David Krueger is an American machine learning professor and advocate for the reduction of risks related to artificial intelligence. Krueger is an assistant professor in Robust, Reasoning, and Responsible AI at the University of Montreal and a Core Academic Member at Mila.

== Early life and education ==
Krueger obtained a B.A. in mathematics from Reed College, and completed his MSc and Ph.D. in Computer Science at the University of Montreal. He trained in deep learning under Yoshua Bengio, Roland Memisevic, and Aaron Courville from 2013 to 2021. Krueger was also an intern on Google DeepMind's AI Safety team in 2018.

== Career ==
Krueger researches deep learning, AI alignment, and AI safety. His work is focused on reducing the risk of human extinction resulting from out-of-control AI systems. He also studies the risks of AI's recursive self-improvement.

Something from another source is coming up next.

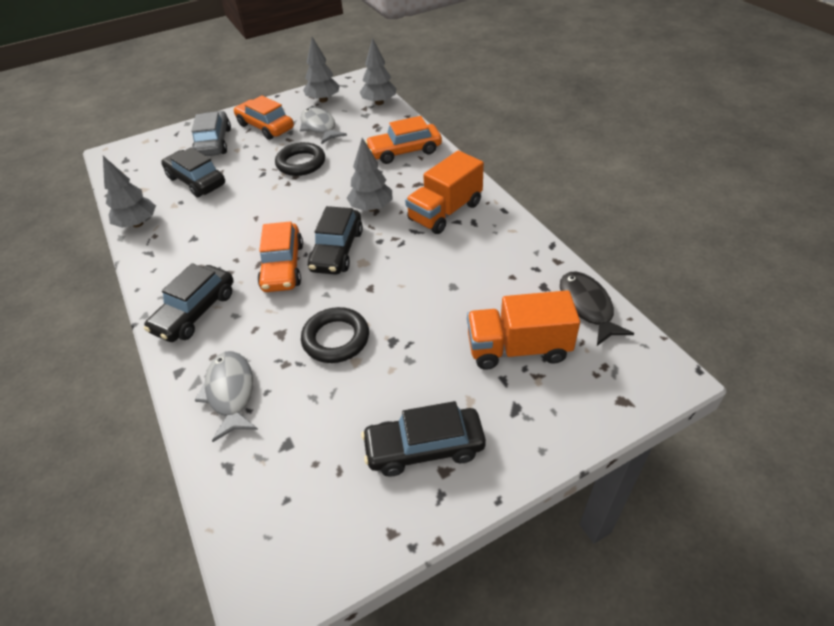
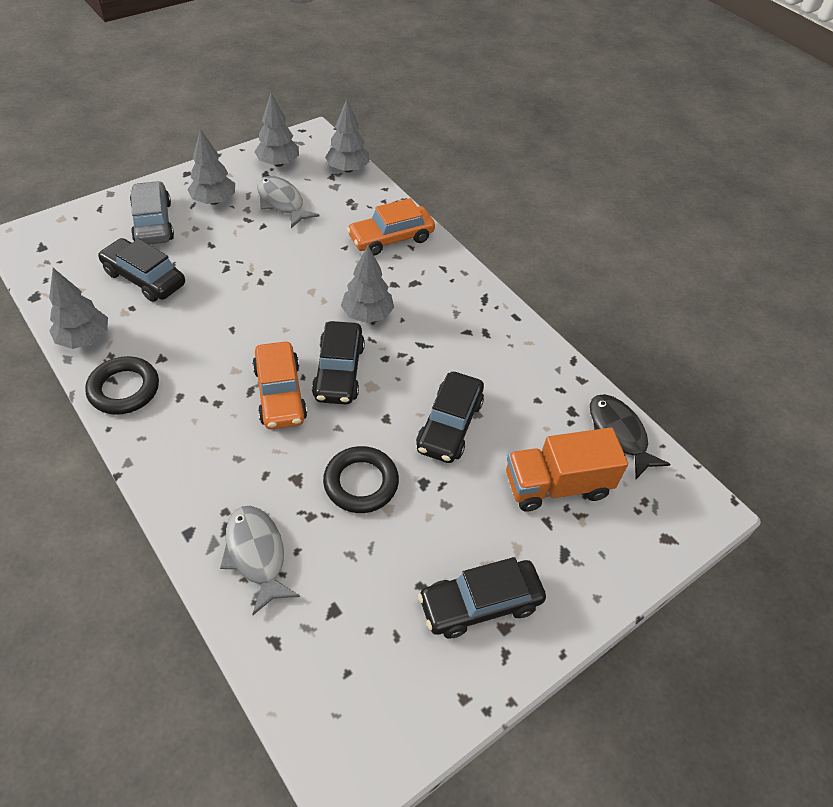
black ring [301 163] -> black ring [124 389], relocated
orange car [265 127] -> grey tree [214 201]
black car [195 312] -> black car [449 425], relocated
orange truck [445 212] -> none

Krueger was an assistant professor at the University of Cambridge from 2021 to 2024, before taking a faculty position at the University of Montreal in 2024. In 2023, he was a founding research director at the UK AI Security Institute. That same year, Krueger initiated the Statement on AI Risk, which argues that AI could cause human extinction and was signed by Anthropic's Dario Amodei, OpenAI's Sam Altman, AI expert Geoffrey Hinton, and other leaders.

In April 2026, Krueger discussed the risks of advanced AI at a Capitol Hill event hosted by Senator Bernie Sanders. He has also spoken out against rogue AI agents.

=== Evitable ===
In 2025, Krueger founded Evitable, a nonprofit organization that advocates for an AI moratorium.

== Views ==
Krueger argues that AI will lead to a "gradual disempowerment" of workers, likening AI chips to nuclear bombs. He also says the military use of AI "poses an existential risk to humanity."